Face-to-Face Training – Participants will be provided with a paper-based exam which is completed whilst at the course in the same venue of the course itself.

Exam Format:

  • 80 questions
  • Multiple choice
  • Open book
  • 3 hours (30 additional mins for EASL)
  • Pass mark 70%
  • If delegates fail their first attempt they can retake it for free within 12 months

The Certified ISO/IEC 27001 Lead Implementer exam is conducted under the auspices of the PECB Examination and Certification Programme (ECP).
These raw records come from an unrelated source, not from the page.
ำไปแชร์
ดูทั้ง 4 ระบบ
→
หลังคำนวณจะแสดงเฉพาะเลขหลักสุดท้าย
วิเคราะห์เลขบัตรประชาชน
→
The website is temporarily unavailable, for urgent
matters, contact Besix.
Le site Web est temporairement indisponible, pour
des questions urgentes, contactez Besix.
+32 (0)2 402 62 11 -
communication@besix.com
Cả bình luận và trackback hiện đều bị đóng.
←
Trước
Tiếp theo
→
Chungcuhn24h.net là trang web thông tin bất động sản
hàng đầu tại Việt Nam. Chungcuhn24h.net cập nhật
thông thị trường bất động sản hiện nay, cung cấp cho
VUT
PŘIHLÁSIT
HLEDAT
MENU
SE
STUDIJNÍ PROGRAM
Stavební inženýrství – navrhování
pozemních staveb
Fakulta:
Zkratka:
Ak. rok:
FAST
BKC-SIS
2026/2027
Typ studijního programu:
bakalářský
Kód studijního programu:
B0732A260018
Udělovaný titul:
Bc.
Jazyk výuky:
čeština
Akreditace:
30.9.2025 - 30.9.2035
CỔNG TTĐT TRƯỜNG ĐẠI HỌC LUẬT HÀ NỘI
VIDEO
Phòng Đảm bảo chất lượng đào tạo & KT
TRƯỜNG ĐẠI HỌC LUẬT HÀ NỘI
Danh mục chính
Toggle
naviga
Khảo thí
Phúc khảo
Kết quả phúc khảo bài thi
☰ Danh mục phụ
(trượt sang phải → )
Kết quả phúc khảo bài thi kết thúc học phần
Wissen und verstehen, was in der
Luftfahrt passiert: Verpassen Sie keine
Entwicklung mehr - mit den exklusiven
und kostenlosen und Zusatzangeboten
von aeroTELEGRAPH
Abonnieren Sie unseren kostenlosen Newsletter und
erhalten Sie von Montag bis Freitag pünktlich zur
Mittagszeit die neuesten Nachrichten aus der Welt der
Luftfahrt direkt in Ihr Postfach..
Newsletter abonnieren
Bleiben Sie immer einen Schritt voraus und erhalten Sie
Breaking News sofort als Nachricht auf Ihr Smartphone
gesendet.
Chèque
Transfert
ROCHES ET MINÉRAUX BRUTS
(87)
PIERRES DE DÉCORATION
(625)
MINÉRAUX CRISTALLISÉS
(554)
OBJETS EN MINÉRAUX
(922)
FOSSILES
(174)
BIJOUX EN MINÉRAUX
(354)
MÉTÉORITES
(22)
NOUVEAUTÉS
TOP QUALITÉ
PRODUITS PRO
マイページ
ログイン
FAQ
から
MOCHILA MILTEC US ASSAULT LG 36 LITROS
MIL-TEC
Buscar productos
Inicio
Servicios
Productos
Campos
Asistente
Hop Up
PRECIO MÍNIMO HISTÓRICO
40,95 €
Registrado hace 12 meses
  • You will receive an exam voucher on the last day of the course to be used for booking your exam
  • The exam is held as an online web-proctored exam
  • The exam covers the following competence domains:
    • Domain 1: Fundamental principles and concepts of information security
    • Domain 2: Information security control best practice based on ISO 27002
    • Domain 3: Planning an ISMS based on ISO 27001
    • Domain 4: Implementing an ISMS based on ISO 27001
    • Domain 5: Performance evaluation, monitoring and measurement of an ISMS based on ISO 27001
    • Domain 6: Continual improvement of an ISMS based on ISO 27001
    • Domain 7: Preparing for an ISMS certification audit
  • A certificate will be issued to participants who successfully pass the exam via PECB

Examination Re-Sit Options:

  • If you are unsuccessful on your first attempt at the exam, you are eligible for one FREE re-take of the exam within 12 months from the initial date.
  • Exam re-sit fees apply for 3rd attempts at the exam or additional attempts post the initial 12 month period.

Certification Levels

There are three levels of accreditation that you can apply for after passing the exam, depending on professional experience:

  • ISO/IEC 27001 Provisional Implementer - exam passed, no direct professional experience, no ISMS project experience
  • ISO/IEC 27001 Implementer - exam passed, two years professional experience with at least one year in information security, project experience of at least 200 hours
  • ISO/IEC 27001 Lead Implementer - exam passed, five years professional experience with at least two years in information security, project experience of at least 300 hours

Candidates can apply for the appropriate level of accreditation once exam results have been received.

Exam Re-takes

There is no limit to the number of times a candidate can retake an exam. However, there are certain limitations in terms of the time span between exam retakes.
  • If a candidate does not pass the exam on the 1st attempt, s/he must wait 15 days after the initial date of the exam for the next attempt (1st retake).
Note: Candidates who have completed the training course with ALC and failed the first exam attempt, are eligible to retake for free the exam within a 12-month period from the date the coupon code is received (because the fee paid for the training course, includes a first exam attempt and one retake). Otherwise, retake fees apply.
To arrange exam retakes, based on exam format, candidates that have completed a training course, must follow the steps below:
  1. Online Exam: when scheduling the exam retake, use initial coupon code to waive the fee.
  2. Paper-Based Exam: candidates need to contact ALC.